Another limitation is that we looked at HRQOL at one point in time. Changes in HRQOL at longer-term follow-up may not have been the same as those in the first year after starting dialysis. Center characteristics, and related variables such as time of travel to dialysis, were also not analyzed (26).
We used a generic, rather than a disease-specific, instrument to measure HRQOL in the dialysis population. The SF-36 has been validated and widely studied in the dialysis population (5,27). Although disease-specific instruments have been developed (28), their superiority to the SF-36 is debatable. The SF-36 was by far the most widely used instrument in the period studied and therefore the most suitable to examine our hypothesis.
Some authors have argued that the MCS scoring method of the SF-36 may overestimate mental health (29). Finally, the collection of data during dialysis treatment might pose a limitation because patients' cognitive ability may be impaired in these circumstances.
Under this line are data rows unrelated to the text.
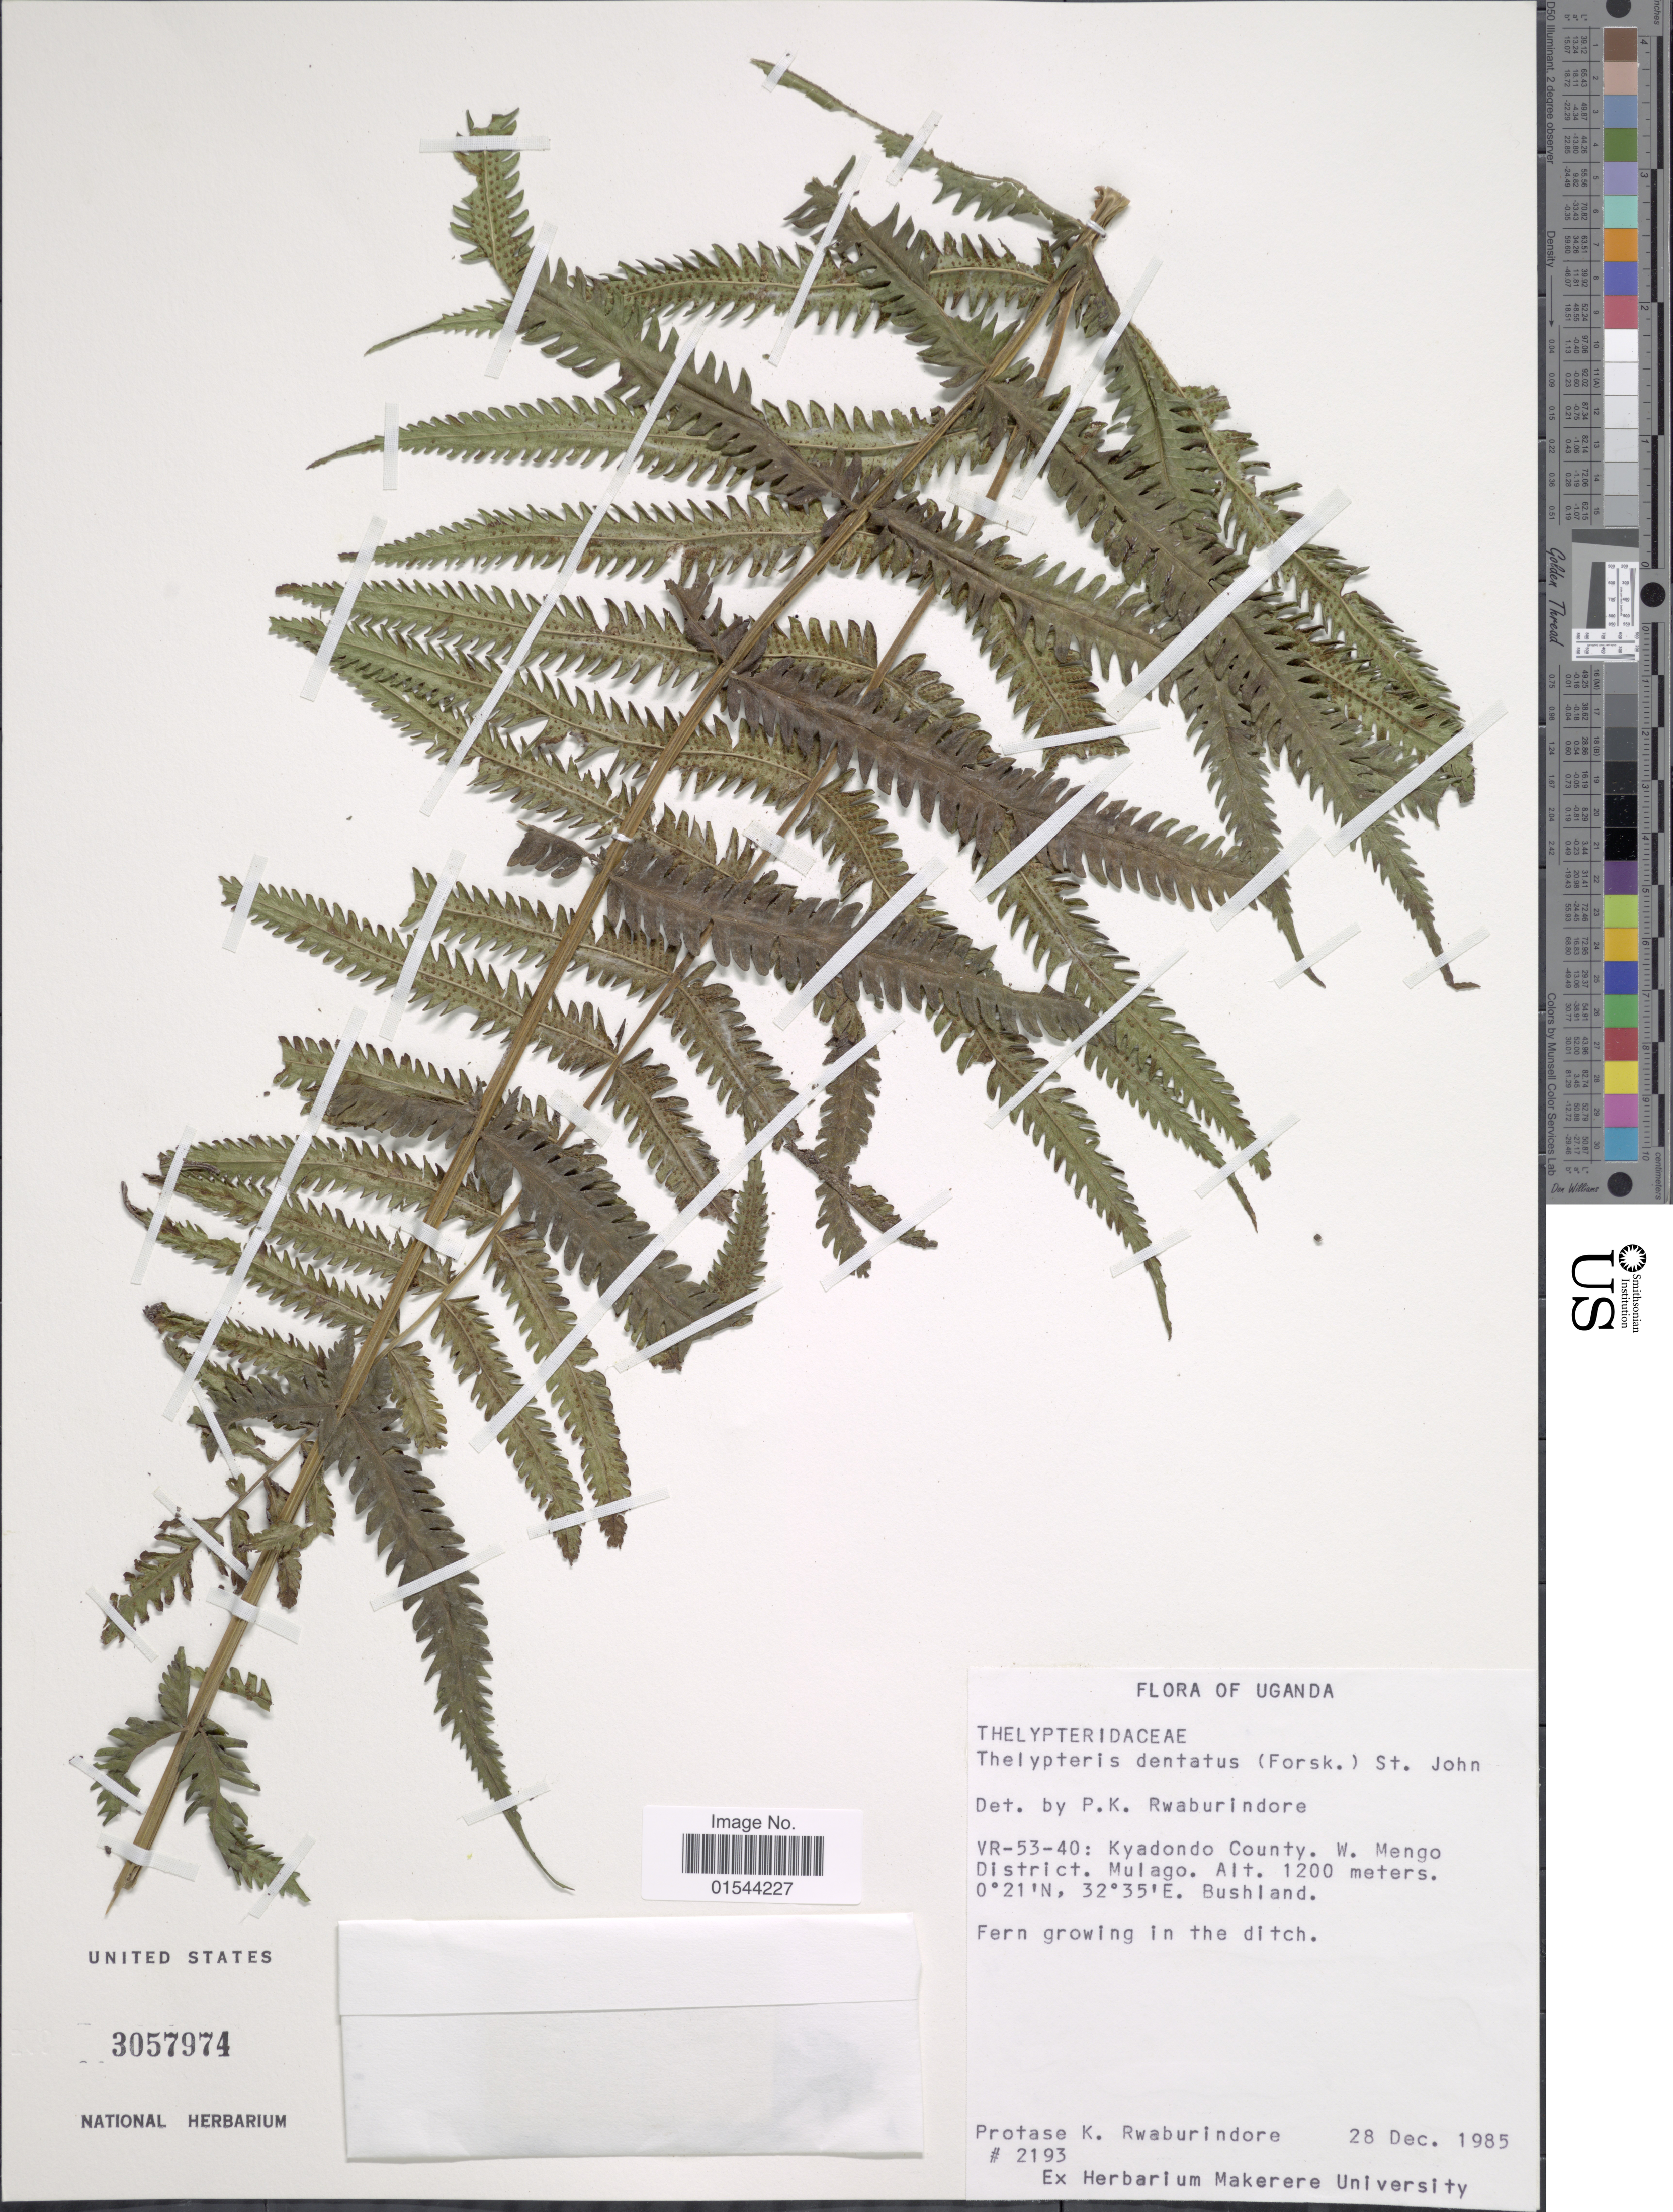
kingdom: Plantae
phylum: Tracheophyta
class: Polypodiopsida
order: Polypodiales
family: Thelypteridaceae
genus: Christella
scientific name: Christella dentata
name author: (Forssk.) Brownsey & Jermy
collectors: P. Rwaburindore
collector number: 2193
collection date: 1985-12-28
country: Uganda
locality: VR-53-40: Kyadondo County. W. Mengo District. Mulago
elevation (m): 1200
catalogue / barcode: US 3057974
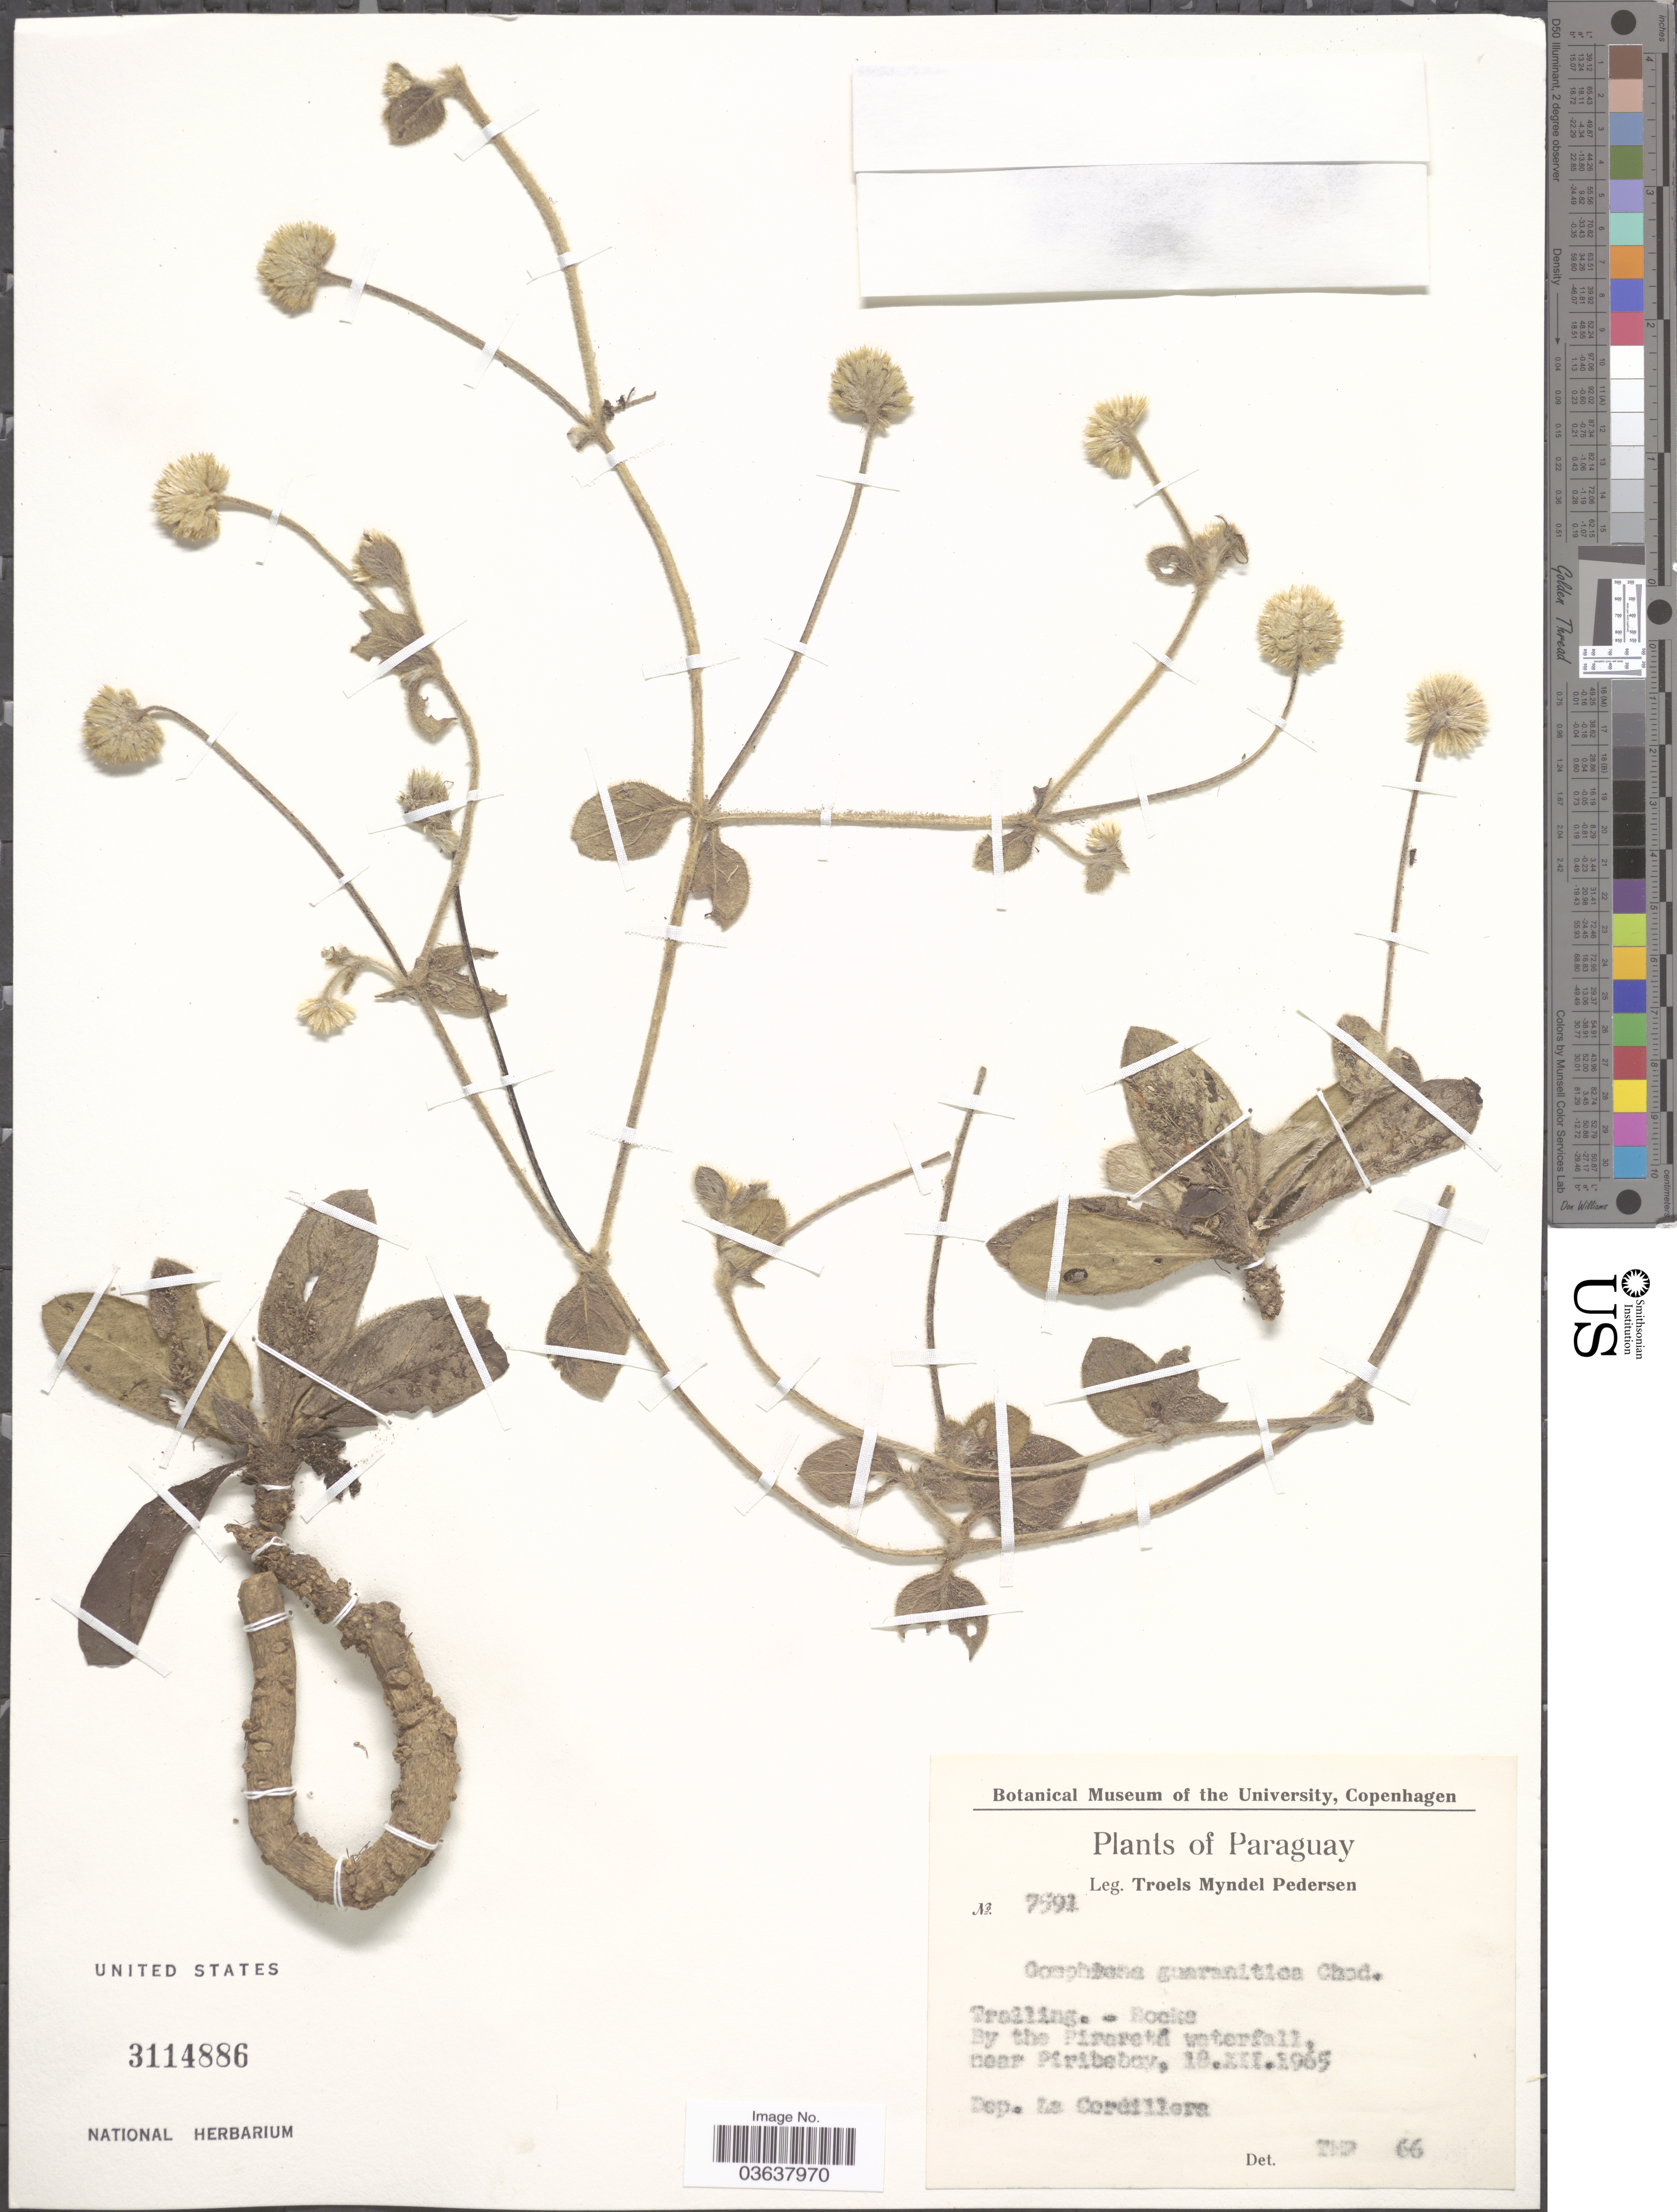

The major strength of this study is that we have a decade of HRQOL scores in a large, representative HD population. The large sample size increases precision of estimates and confidence around the results. Analysis of the basic covariates shows that the population of patients with SF-36 scale scores in our study is similar to the U.S. population in age, gender, and race distribution and the prevalence of diabetes over the years. The proportion of nonwhite patients among those with SF-36 scores was slightly lower compared with those without. Nevertheless, the percentage of nonwhite patients in the cohort with HRQOL data were similar to that in the USRDS data (49.3% in 1996, 43.5% in 2006). This allows for generalization of results.
In conclusion, analysis of secular trends in HRQOL of patients starting HD shows small or nonsignificant changes in most domain scores and composite scores. These findings suggest that recent developments in patient care, increased expenditures on new therapies, and the implementation of treatment guidelines have been associated with little change in HRQOL. From the societal perspective, they suggest a need to reevaluate the optimal strategy for allocating efforts and resources to improve the HRQOL of HD patients. It may be that the clinical syndrome of ESRD and the psycho-social reality of dialysis dependence have such a profound inherent impact on HRQOL that improved care and novel therapies of the last decade have had a minor impact on this outcome in these patients.
Parts of this work were presented in abstract form as a poster in the American Society of Nephrology meeting; San Diego, CA; October 27 through November 1, 2009.